Alternatively, SQLAlchemy doesn't seem to support a reverse engineering feature either, but does need a schema like this one:

user = Table('user', metadata,
  Column('user_id', Integer, primary_key = True),
  Column('user_name', String(16), nullable = False),
  Column('email_address', String(60)),
  Column('password', String(20), nullable = False)
)

Of course, these classes/schemas make sense, since each table will likely represent some 'object of interest' and one can extend them with all kinds of functionality. However, they are tedious to create, and their (initial) content is straight forward when a database already exists.
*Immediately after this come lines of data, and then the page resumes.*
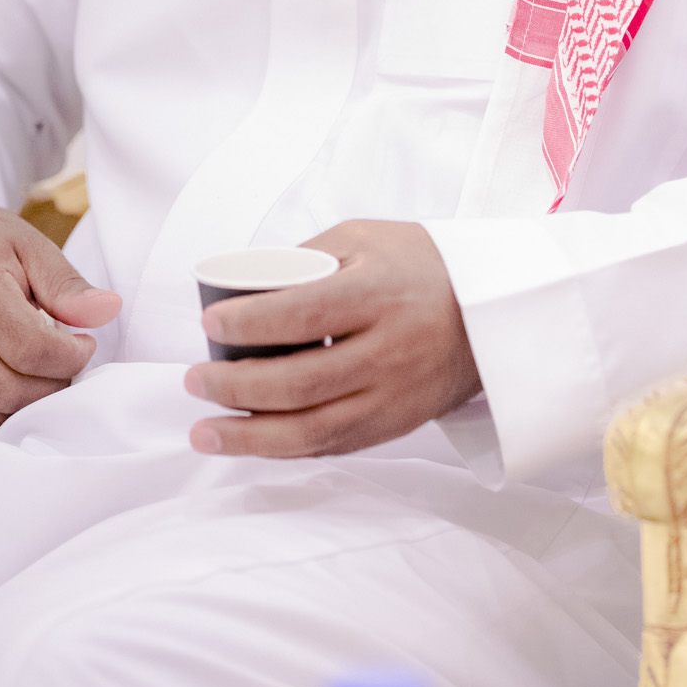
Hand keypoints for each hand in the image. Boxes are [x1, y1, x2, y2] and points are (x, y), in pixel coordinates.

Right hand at [0, 196, 121, 432]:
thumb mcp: (28, 244)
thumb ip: (67, 285)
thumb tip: (109, 310)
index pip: (33, 351)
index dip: (72, 356)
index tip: (83, 341)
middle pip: (12, 391)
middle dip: (54, 385)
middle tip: (66, 360)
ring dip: (27, 404)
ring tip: (41, 370)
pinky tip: (12, 380)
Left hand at [182, 220, 481, 457]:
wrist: (492, 313)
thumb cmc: (421, 266)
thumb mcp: (365, 238)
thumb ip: (305, 258)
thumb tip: (242, 285)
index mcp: (379, 295)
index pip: (303, 315)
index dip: (249, 324)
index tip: (210, 324)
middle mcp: (388, 351)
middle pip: (300, 382)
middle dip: (234, 387)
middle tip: (193, 379)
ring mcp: (393, 397)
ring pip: (312, 431)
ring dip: (249, 438)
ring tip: (203, 432)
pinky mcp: (394, 425)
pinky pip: (332, 446)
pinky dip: (285, 449)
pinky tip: (249, 442)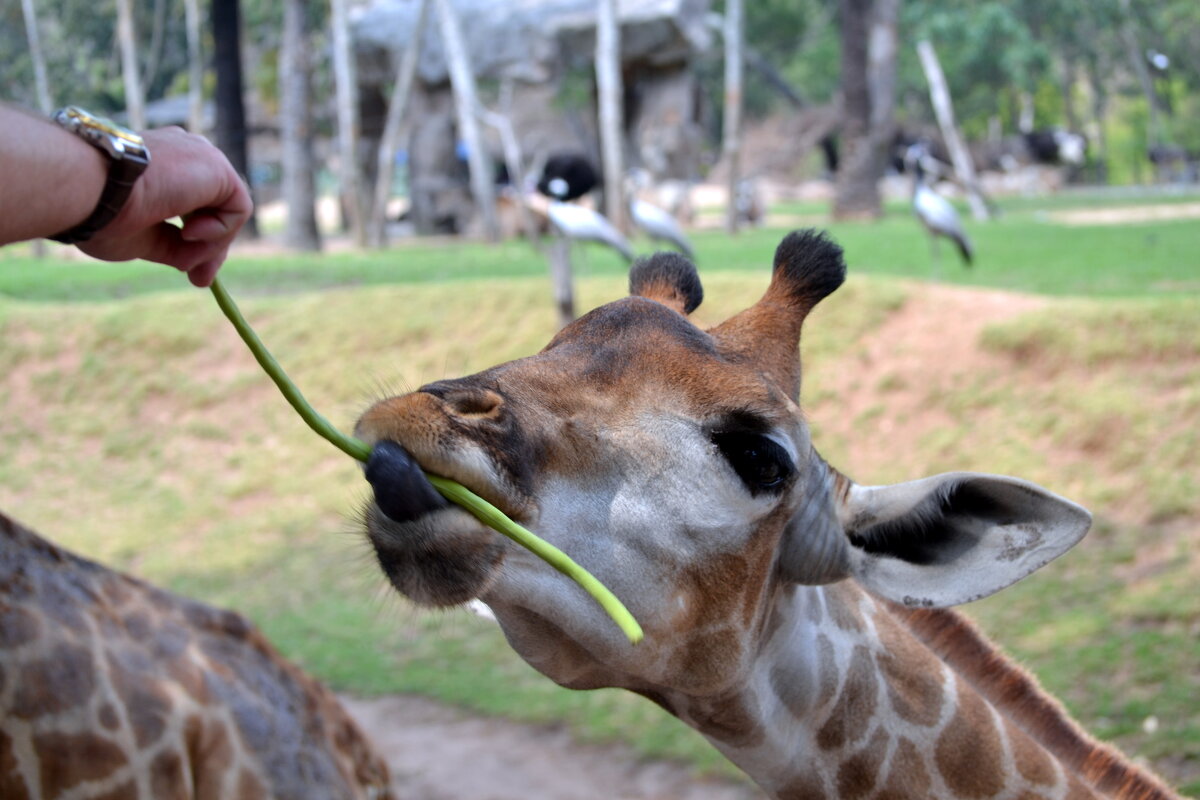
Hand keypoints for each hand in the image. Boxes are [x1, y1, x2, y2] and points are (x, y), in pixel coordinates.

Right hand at [77, 127, 252, 287]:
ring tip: (183, 254)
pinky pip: (238, 208)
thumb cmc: (101, 212)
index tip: (192, 274)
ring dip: (211, 244)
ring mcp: (201, 156)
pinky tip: (188, 232)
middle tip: (199, 280)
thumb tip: (197, 266)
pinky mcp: (217, 165)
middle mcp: (183, 154)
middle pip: (215, 208)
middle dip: (212, 249)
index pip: (194, 205)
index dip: (198, 242)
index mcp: (161, 164)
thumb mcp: (142, 238)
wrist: (90, 190)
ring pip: (227, 210)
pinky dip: (220, 231)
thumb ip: (173, 246)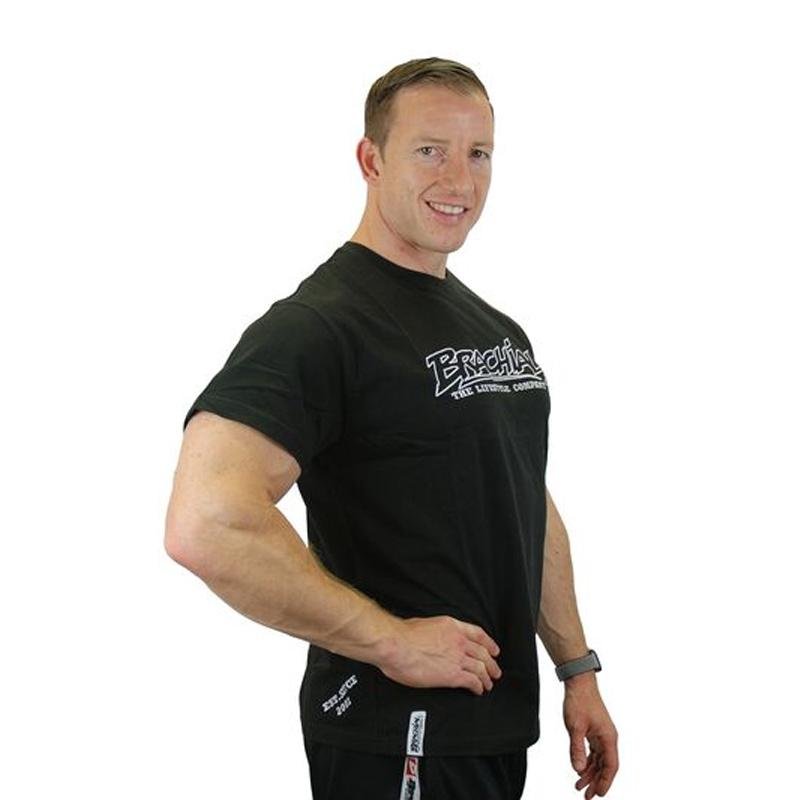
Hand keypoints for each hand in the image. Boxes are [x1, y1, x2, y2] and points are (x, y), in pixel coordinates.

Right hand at [378, 615, 502, 695]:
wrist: (396, 645)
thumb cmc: (402, 635)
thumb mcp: (422, 623)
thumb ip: (433, 631)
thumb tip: (430, 638)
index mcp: (451, 626)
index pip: (477, 634)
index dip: (489, 643)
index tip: (494, 650)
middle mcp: (458, 641)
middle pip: (483, 653)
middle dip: (491, 663)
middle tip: (495, 671)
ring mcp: (457, 657)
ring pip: (481, 668)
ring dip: (486, 678)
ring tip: (488, 684)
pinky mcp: (453, 675)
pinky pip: (472, 681)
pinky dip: (478, 687)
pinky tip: (478, 691)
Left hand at [563, 674, 618, 797]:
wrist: (579, 682)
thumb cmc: (580, 700)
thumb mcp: (575, 727)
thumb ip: (577, 749)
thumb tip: (578, 769)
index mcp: (608, 737)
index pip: (610, 766)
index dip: (605, 782)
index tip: (598, 794)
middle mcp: (608, 737)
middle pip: (605, 766)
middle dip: (596, 782)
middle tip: (587, 796)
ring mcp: (601, 734)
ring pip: (598, 760)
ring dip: (590, 773)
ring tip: (579, 786)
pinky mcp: (594, 731)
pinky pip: (593, 752)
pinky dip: (587, 762)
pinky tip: (580, 770)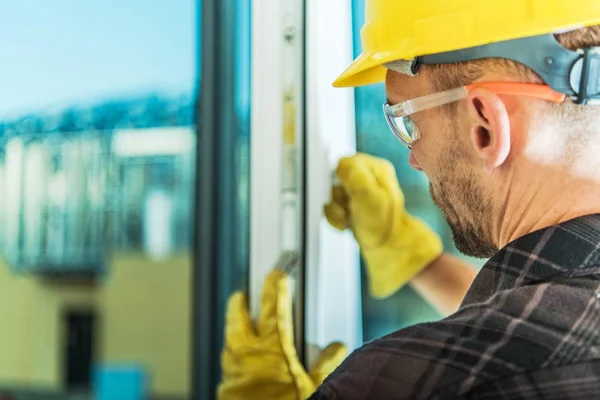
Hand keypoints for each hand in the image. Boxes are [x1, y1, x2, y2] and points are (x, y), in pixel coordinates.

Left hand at [218, 269, 347, 399]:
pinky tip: (238, 358)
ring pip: (229, 338)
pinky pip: (227, 361)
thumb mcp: (315, 387)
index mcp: (272, 348)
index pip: (274, 307)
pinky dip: (232, 353)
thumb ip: (326, 364)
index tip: (278, 274)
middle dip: (240, 301)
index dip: (276, 287)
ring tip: (239, 321)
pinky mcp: (225, 386)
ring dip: (234, 326)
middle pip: (238, 316)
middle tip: (243, 293)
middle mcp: (248, 354)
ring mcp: (233, 369)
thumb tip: (338, 347)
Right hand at [324, 153, 442, 298]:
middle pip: (334, 179)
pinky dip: (336, 217)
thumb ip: (353, 174)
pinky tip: (347, 223)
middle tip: (349, 208)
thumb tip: (340, 164)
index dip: (339, 180)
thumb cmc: (383, 225)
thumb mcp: (369, 195)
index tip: (346, 193)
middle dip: (337, 198)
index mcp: (375, 168)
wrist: (387, 249)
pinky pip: (331, 206)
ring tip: (349, 218)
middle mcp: (367, 177)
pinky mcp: (351, 205)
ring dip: (336, 210)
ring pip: (331, 194)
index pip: (343, 162)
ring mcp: (358, 192)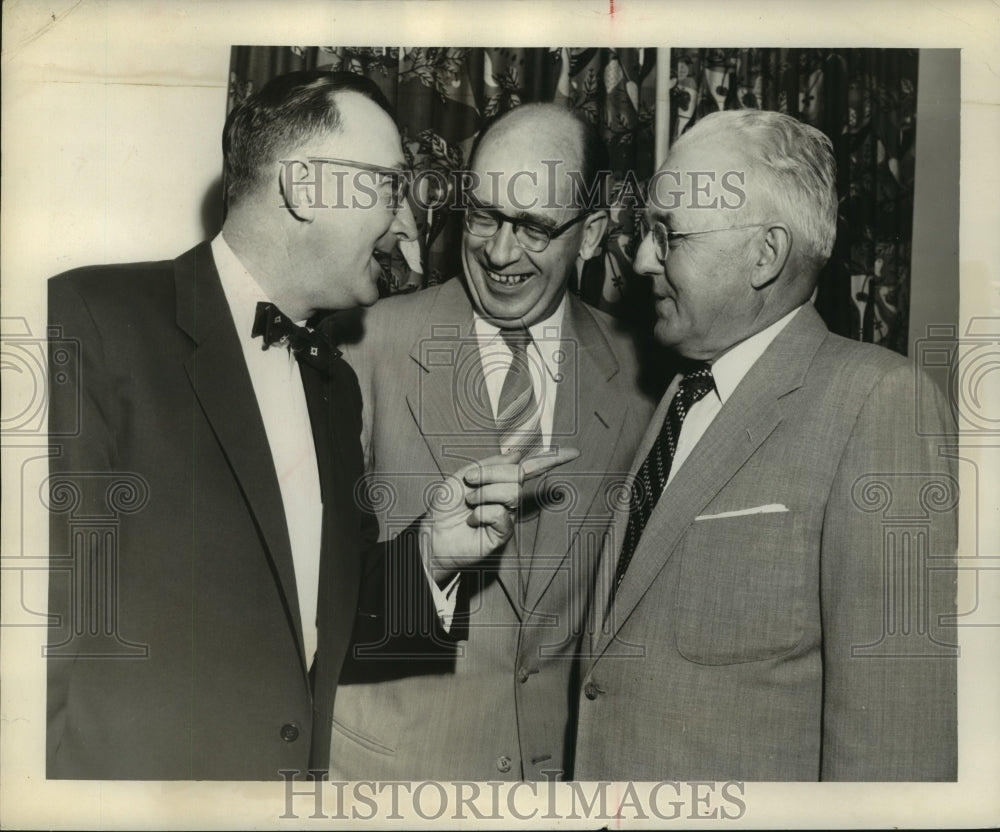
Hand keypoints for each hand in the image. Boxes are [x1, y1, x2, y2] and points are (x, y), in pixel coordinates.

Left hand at [421, 446, 580, 581]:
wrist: (433, 532)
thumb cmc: (447, 506)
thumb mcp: (464, 475)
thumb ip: (490, 464)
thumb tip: (517, 454)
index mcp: (500, 480)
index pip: (530, 467)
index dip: (552, 459)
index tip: (574, 453)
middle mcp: (508, 497)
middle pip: (517, 475)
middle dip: (490, 475)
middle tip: (469, 485)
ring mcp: (508, 516)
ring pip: (511, 493)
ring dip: (483, 494)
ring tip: (470, 504)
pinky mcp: (504, 534)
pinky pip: (501, 514)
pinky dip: (482, 514)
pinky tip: (473, 521)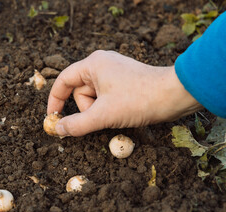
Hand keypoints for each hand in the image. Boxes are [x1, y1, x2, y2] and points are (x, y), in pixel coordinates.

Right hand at [47, 50, 202, 136]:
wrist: (175, 95)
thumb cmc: (139, 99)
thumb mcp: (103, 115)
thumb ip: (77, 124)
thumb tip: (58, 129)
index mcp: (93, 65)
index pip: (63, 81)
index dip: (55, 100)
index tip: (52, 118)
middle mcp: (102, 65)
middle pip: (79, 92)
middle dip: (87, 110)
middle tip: (100, 118)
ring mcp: (114, 73)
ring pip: (94, 97)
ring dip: (100, 111)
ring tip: (117, 115)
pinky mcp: (124, 82)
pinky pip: (106, 97)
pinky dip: (109, 109)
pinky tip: (122, 113)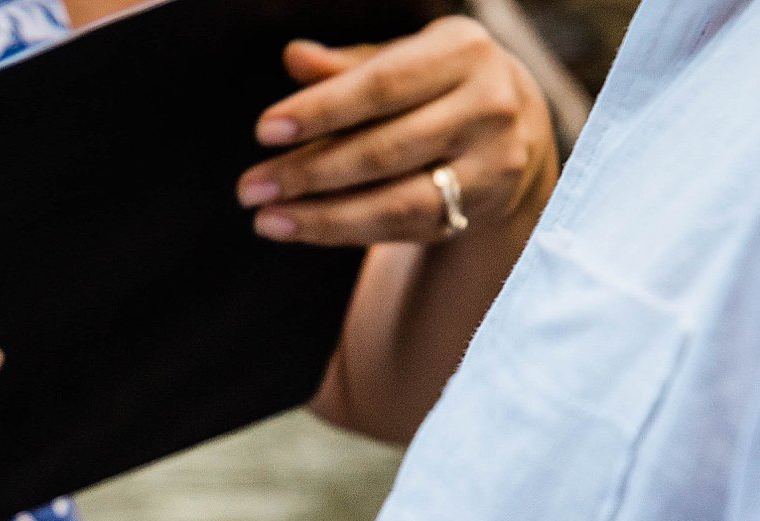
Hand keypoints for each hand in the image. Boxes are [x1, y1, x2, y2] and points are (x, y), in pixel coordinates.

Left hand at [237, 16, 555, 245]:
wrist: (509, 126)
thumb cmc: (431, 84)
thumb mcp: (398, 60)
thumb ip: (347, 66)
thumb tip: (296, 56)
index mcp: (462, 51)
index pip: (381, 85)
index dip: (320, 110)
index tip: (264, 130)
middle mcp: (488, 103)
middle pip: (384, 149)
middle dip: (309, 172)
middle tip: (249, 187)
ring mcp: (491, 161)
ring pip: (396, 200)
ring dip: (322, 216)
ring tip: (265, 219)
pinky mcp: (480, 207)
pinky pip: (402, 227)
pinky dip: (345, 231)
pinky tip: (299, 228)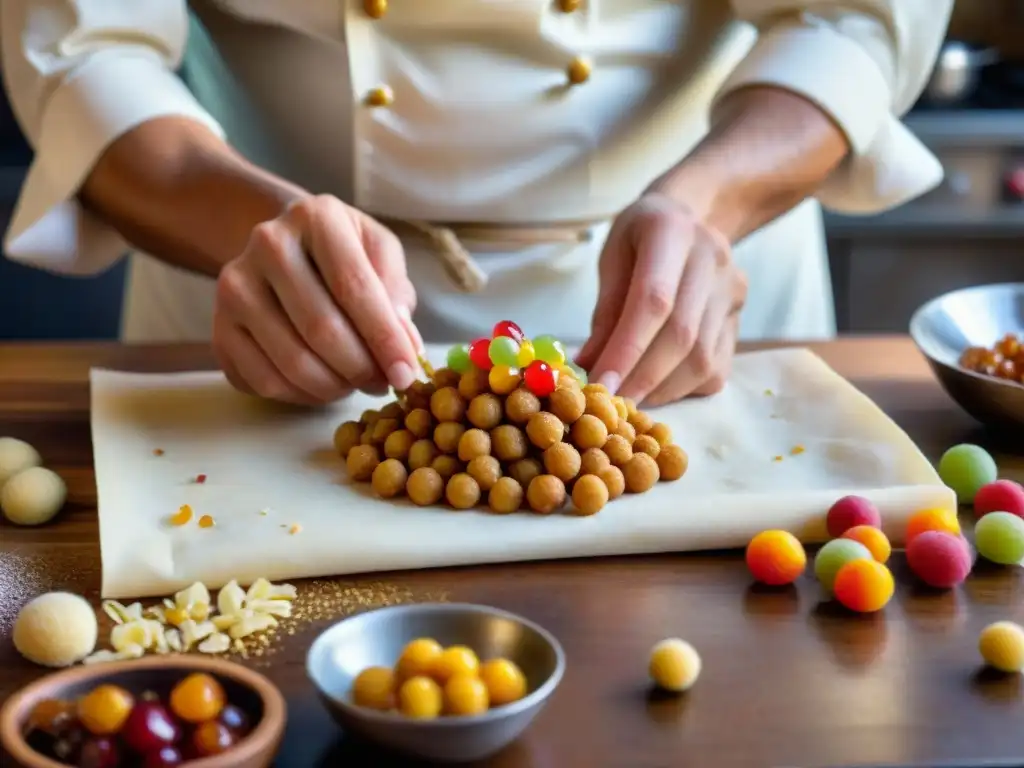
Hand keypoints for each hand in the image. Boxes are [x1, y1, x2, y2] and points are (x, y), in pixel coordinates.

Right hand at [212, 194, 422, 404]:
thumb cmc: (344, 254)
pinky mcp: (219, 327)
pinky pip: (264, 381)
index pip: (354, 287)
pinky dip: (302, 396)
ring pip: (292, 362)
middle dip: (361, 369)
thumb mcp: (379, 254)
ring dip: (334, 386)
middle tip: (383, 384)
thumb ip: (396, 295)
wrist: (283, 247)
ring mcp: (236, 286)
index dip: (385, 339)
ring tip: (355, 383)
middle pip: (321, 328)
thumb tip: (404, 345)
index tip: (406, 374)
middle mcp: (268, 245)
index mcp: (316, 217)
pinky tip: (322, 385)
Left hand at [575, 192, 747, 405]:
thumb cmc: (640, 238)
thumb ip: (605, 310)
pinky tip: (657, 388)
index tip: (601, 384)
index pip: (654, 301)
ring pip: (702, 359)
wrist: (692, 216)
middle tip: (611, 405)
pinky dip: (683, 388)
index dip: (627, 349)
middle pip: (682, 335)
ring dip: (662, 390)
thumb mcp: (612, 258)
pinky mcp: (740, 318)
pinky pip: (716, 367)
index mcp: (671, 231)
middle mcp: (711, 258)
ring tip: (630, 401)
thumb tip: (589, 367)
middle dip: (642, 378)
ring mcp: (733, 289)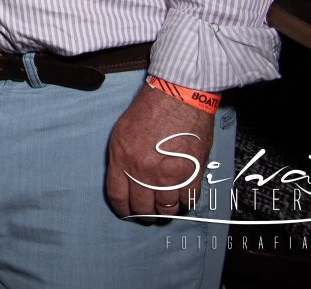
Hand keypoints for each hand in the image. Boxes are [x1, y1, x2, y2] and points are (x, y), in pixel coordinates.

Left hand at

One ORM that does allow for reverse engineering is:

http://docs.doctrine-project.org/en/2.0.x/reference/tools.html

Are there similar reverse engineering tools for Storm or SQLAlchemy or any python ORM or python database fancyfier?

Was it helpful?

Solution

I am not aware of how Storm manages this process, but you can certainly reflect tables in a database with sqlalchemy. For example, below is a basic example using a SQL Server instance that I have access to at the moment.

AN ENTIRE DATABASE

>>> from sqlalchemy import create_engine, MetaData
>>> engine = create_engine('mssql+pyodbc://<username>:<password>@<host>/<database>')  # replace <username> with user name etc.
>>> meta = MetaData()
>>> meta.reflect(bind=engine)
>>> funds_table = meta.tables['funds']  # tables are stored in meta.tables dict
>>> funds_table  # now stores database schema object
Table(u'funds', MetaData(bind=None), Column(u'fund_token', INTEGER(), table=<funds>, primary_key=True, nullable=False), Column(u'award_year_token', INTEGER(), ForeignKey(u'award_year_defn.award_year_token'), table=<funds>, nullable=False), ... Column(u'fin_aid_disclosure_category', VARCHAR(length=3, collation=u'SQL_Latin1_General_CP1_CI_AS'), table=<funds>), Column(u'report_as_additional_unsub', BIT(), table=<funds>, server_default=DefaultClause(<sqlalchemy.sql.expression.TextClause object at 0x000000000545B6D8>, for_update=False)), schema=None)

If you merely want to reflect one table at a time, you can use the following code instead.

ONE TABLE AT A TIME (much faster)

>>> from sqlalchemy import Table, create_engine, MetaData
>>> engine = create_engine('mssql+pyodbc://<username>:<password>@<host>/<database>')
>>> meta = MetaData()
>>> funds_table = Table('funds', meta, autoload=True, autoload_with=engine)  # indicate table name (here 'funds') with a string passed to Table as the first argument
>>> funds_table  # now stores database schema object
Table(u'funds', MetaData(bind=None), Column(u'fund_token', INTEGER(), table=<funds>, primary_key=True, nullable=False), Column(u'award_year_token', INTEGER(), ForeignKey(u'award_year_defn.award_year_token'), table=<funds>, nullable=False), ... Column(u'fin_aid_disclosure_category', VARCHAR(length=3, collation=u'SQL_Latin1_General_CP1_CI_AS'), table=<funds>), Column(u'report_as_additional_unsub', BIT(), table=<funds>, server_default=DefaultClause(<sqlalchemy.sql.expression.TextClause object at 0x000000000545B6D8>, for_update=False)), schema=None)

As you can probably imagine, you can then save the relevant tables' data for accessing the tables more quickly again in the future.